Dünyada olmayan uygulama bizde var
Hayatımızın her alanında Türkçe yozlaşıyor. Kimileri bilinçsizce kimileri ise bilinçli olarak yozlaşmaya katkıda bulunuyor. Artık mağaza, cadde isimlerinden tutun da çocuklara konulan isimlere varıncaya kadar pek çok yabancı kelime hayatımıza girmiş ve Türkçenin yerini tutmuş durumda.

Bu durumdan memnun kalınmış gibi, ülkemizin önde gelen üniversitelerinde de yabancı dilde eğitim yapılıyor. Dünyada yabancı dilde eğitimin zorunlu olduğu iki ülkeden biri Filipinler, diğeri ise Türkiye.

Artvin’de Türkçe operasyonu
2 yıl önce Artvin’de dönemin Emniyet Müdürü Necmettin Emre’nin talimatı ile polisevindeki bölüm isimler Türkçeleştirilmişti. Bu girişimi örnek davranış olarak niteleyen dönemin Artvin Valisi Cengiz Aydoğdu, Emre’nin davranışının, diğer illerdeki kurumlara örnek olmasını diledi.

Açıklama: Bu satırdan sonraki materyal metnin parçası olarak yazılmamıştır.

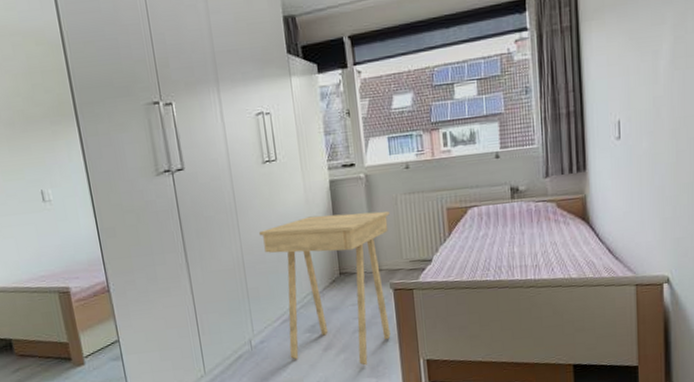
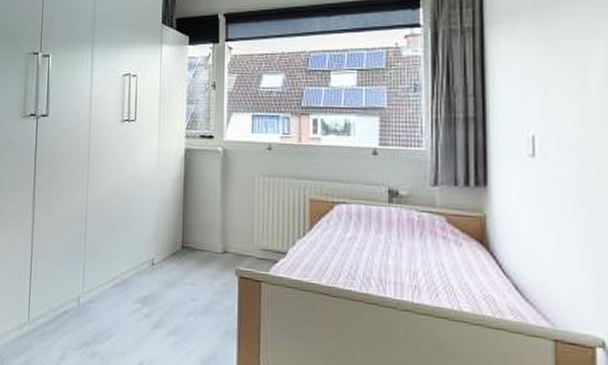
side table: present [258,211,391,366] -> none [106,181,245,357]

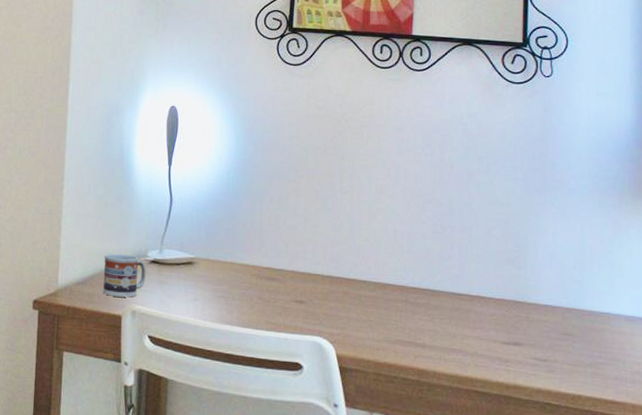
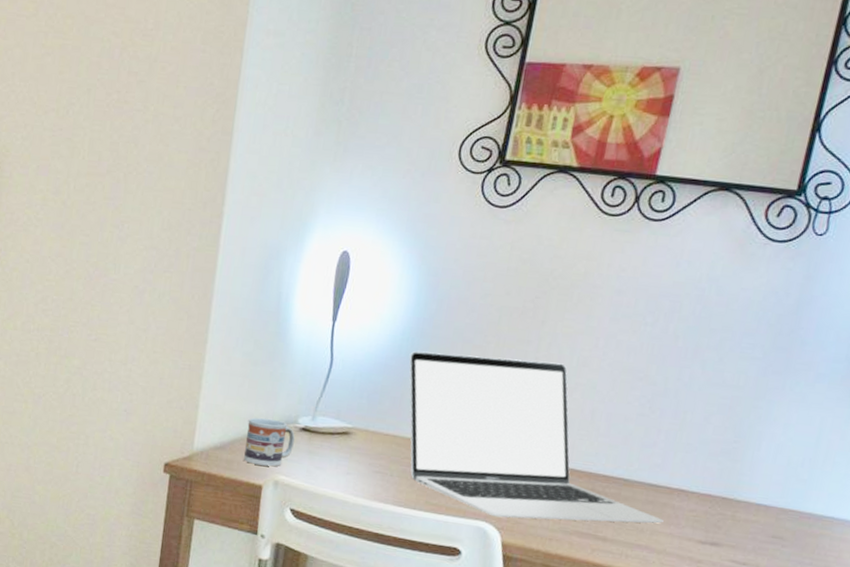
laptop: none [236,187,470,332] -> present [409,351,664,524]

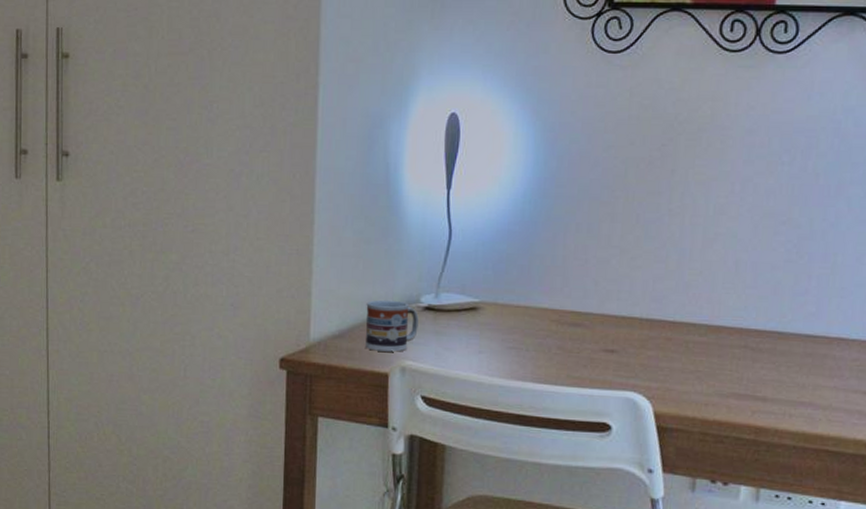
laptop: present [409,351,664,524] -> none [533,213,826,386]

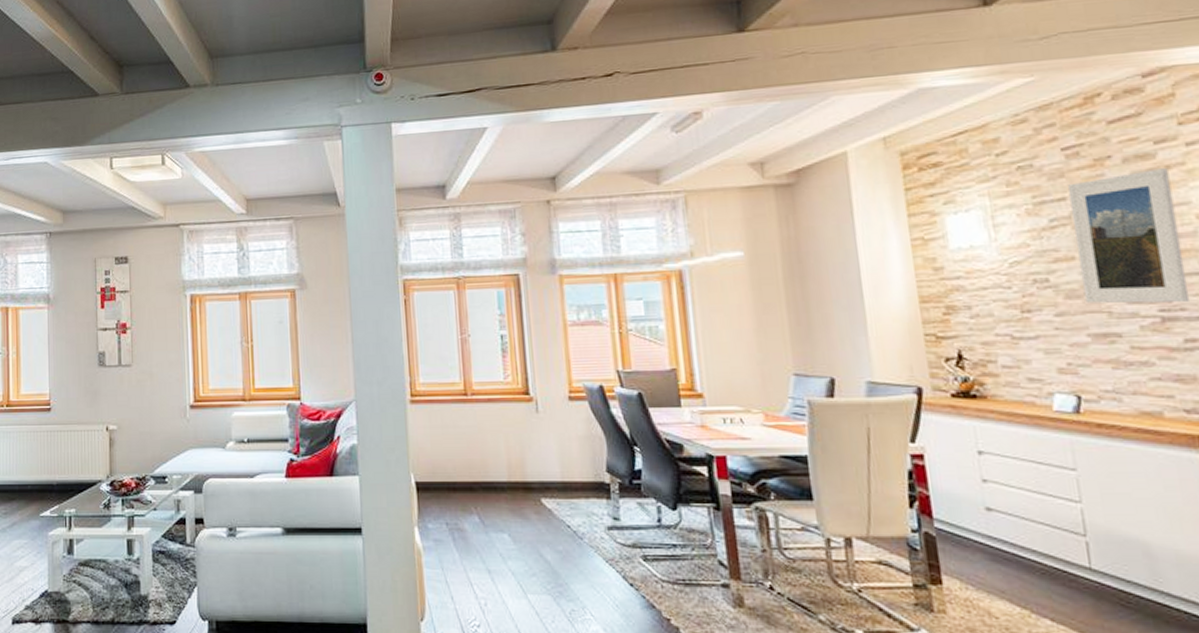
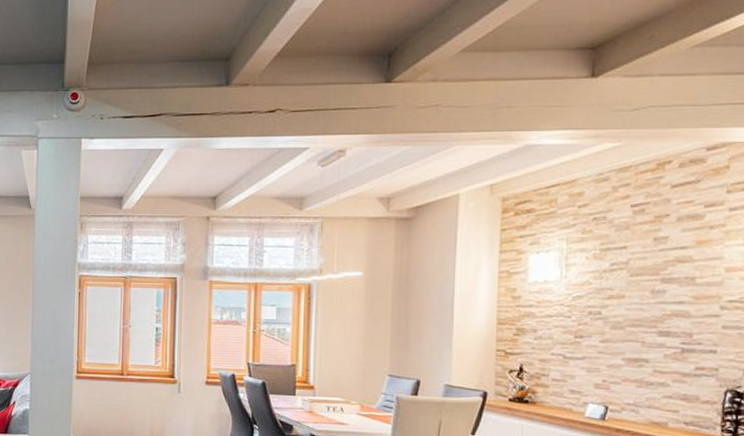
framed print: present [1068,168,1191,304] -> none [626,228,711,339]

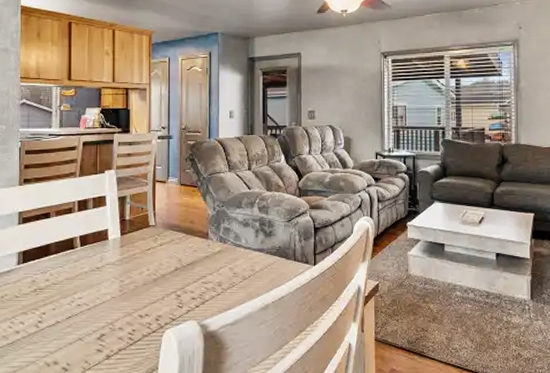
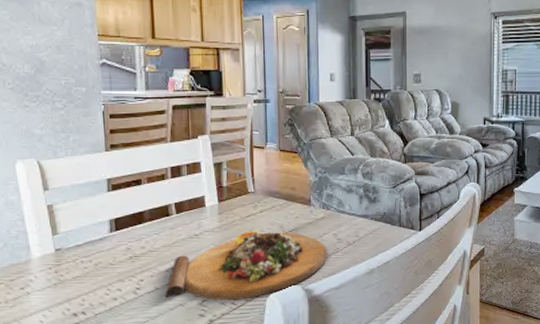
cutting board: none [64,264,224,336] -> present [164,230,328,301]

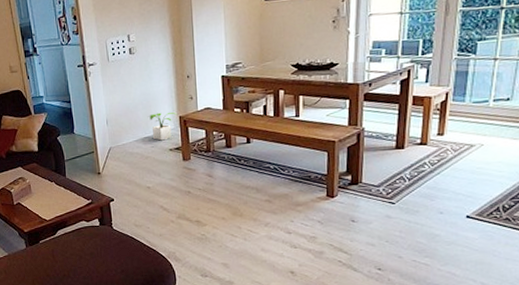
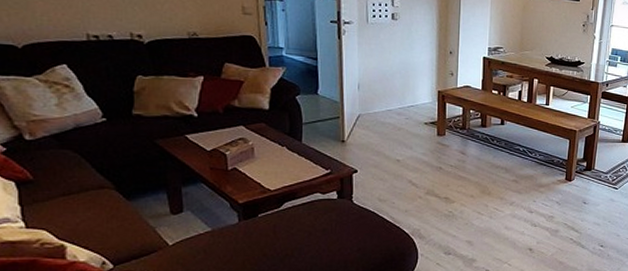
potted plant: present [148,112,177,141] -> none [405,84,436,113]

Aydoğdu, ”Dili olan milletler yarına kalacaktır, diline sahip çıkan milletler yarına kalacaktır. Çünkü diline sahip çıkmakla kültürüne sahip çıkıyor ve dille birlikte nakledilen  her şeye sahip çıkıyorsunuz. Milli kültüre, terbiyeye, örfe, ananeye, geleneğe, bizi millet yapan ve bizi bir arada tutan her şeye dille birlikte sahip çıkıyorsunuz” diyordu.

Aydoğdu, şöyle konuşuyordu:

”Maalesef şu anda bazı illerimizde sokakta gezerken levhalara, iş yeri isimlerine, firmaların isimlerine, reklam panolarına bakınca ‘Türkiye’de mi, yoksa yabancı ülkede mi geziyoruz’ diye şaşırmanız mümkün. Bu  açıdan Emniyet Müdürümüzün hassasiyetinin, ülkemizde Türkçe’ye karşı son yıllarda  gösterilen özensizliğe karşı ciddi bir çıkış olduğunu düşünüyorum”

Emniyet Müdürü Emre, Artvin Polisevi’nin girişinde yer alan ”resepsiyon” bölümüne ”kayıt-kabul” yazdırtmış, ”VIP salonu”nun adını ”ağırlama salonu”, ”kondisyon salonu”nun adını ”idman salonu”, ”sauna” adını ”buhar hamamı”, polis memurlarının kullandığı ”lokal”in adını ”mavi salon”, ”restaurant” ibaresi ise ”yemek salonu” olarak değiştirtmişti.